Generating the Website to View Evaluation Results

After you have called the evaluation step above to compute the metrics, generate the website with the command:

python3 run_benchmark.py --website

You must also generate thumbnails once with the command:

python3 run_benchmark.py --thumbs

Internally, the --thumbs command creates a shell that calls find, convert, and parallel.
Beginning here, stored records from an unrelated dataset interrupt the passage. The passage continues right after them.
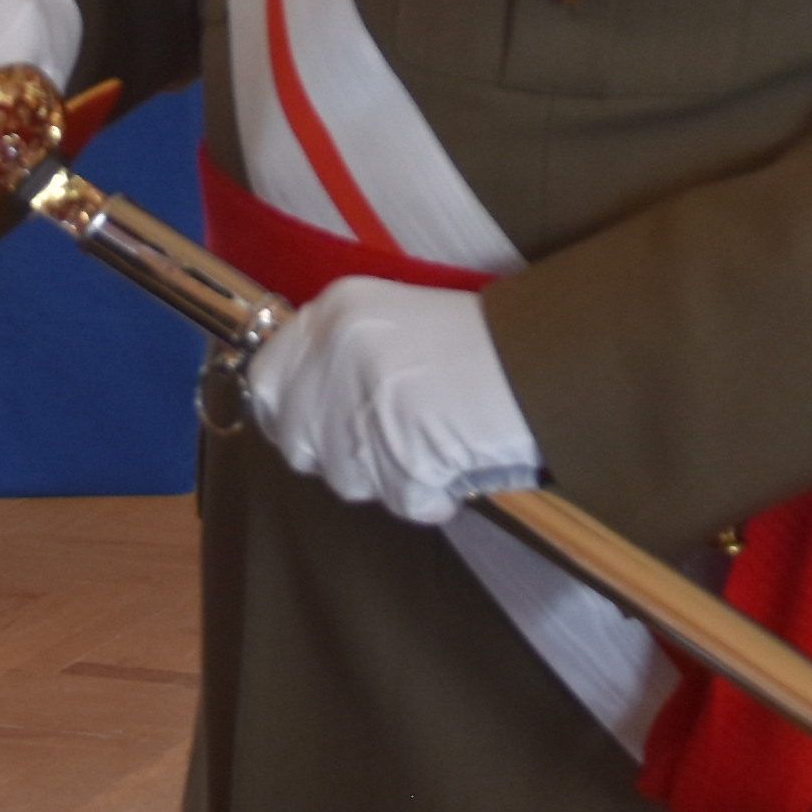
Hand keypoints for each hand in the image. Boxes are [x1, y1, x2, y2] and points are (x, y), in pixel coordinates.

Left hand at [242, 277, 540, 527]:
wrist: (548, 360)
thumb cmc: (487, 345)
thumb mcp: (397, 320)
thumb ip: (342, 355)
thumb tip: (306, 409)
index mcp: (338, 311)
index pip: (263, 378)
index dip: (284, 413)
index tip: (310, 427)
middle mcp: (341, 353)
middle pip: (297, 438)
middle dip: (335, 454)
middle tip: (384, 443)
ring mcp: (367, 404)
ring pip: (345, 477)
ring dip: (387, 475)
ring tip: (432, 442)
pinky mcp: (399, 452)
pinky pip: (399, 500)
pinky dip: (429, 496)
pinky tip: (454, 462)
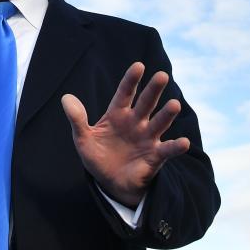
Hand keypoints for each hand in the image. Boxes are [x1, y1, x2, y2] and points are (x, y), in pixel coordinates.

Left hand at [61, 62, 189, 207]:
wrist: (111, 183)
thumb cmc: (98, 157)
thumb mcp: (83, 139)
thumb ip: (77, 119)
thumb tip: (66, 98)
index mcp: (118, 115)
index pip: (125, 94)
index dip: (131, 80)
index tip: (139, 66)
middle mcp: (136, 122)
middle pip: (145, 103)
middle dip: (153, 90)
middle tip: (161, 75)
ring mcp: (147, 138)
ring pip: (159, 123)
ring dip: (167, 114)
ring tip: (174, 105)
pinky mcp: (155, 156)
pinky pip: (167, 150)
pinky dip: (176, 147)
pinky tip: (183, 142)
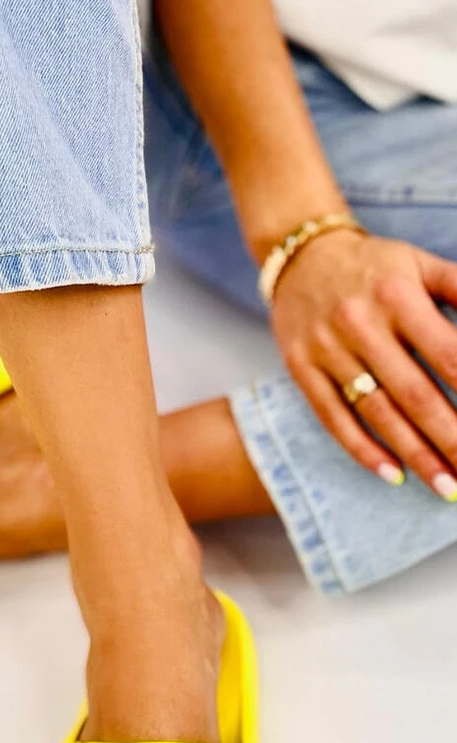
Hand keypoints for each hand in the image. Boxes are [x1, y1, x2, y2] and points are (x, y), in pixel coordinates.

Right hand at [270, 229, 456, 497]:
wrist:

To view the website, open the help.html or index.html inside the web_dir manually or else call:

python3 run_benchmark.py --show

The website visualizes all algorithms' output and plots the metrics.

Putting It All Together

If you don't want to call each step separately, simply call:

python3 run_benchmark.py --all

Computing Metrics on a Single Sketch

Similarity Metrics

To run the similarity metrics manually, use tools/metric_multiple.py. To get help, run:

python3 tools/metric_multiple.py --help

To compare two files:

python3 tools/metric_multiple.py -gt "example/simple-single-dot.png" -i "example/simple-single-dot-horizontal1.png" -d 0 --f-measure --chamfer --hausdorff

Vector Metrics

To evaluate junction quality:

python3 tools/junction_quality.py --help

To compute arc length statistics:

python3 tools/svg_arclengths_statistics.py --help

Rasterization

If you need to convert a file from an SVG to a PNG, you can do it specifying the output filename:

inkscape my_file.svg --export-filename="output-WIDTH.png" --export-width=WIDTH --export-height=HEIGHT

or specifying the output type (the input filename's extension is replaced):

inkscape my_file.svg --export-type=png --export-width=WIDTH --export-height=HEIGHT

The shorthand versions of the above rasterization commands are:

inkscape -o output-WIDTH.png -w WIDTH -h HEIGHT my_file.svg

or

inkscape --export-type=png -w WIDTH -h HEIGHT my_file.svg

If you pass only one of width or height, the other is chosen automatically in a manner preserving the aspect ratio.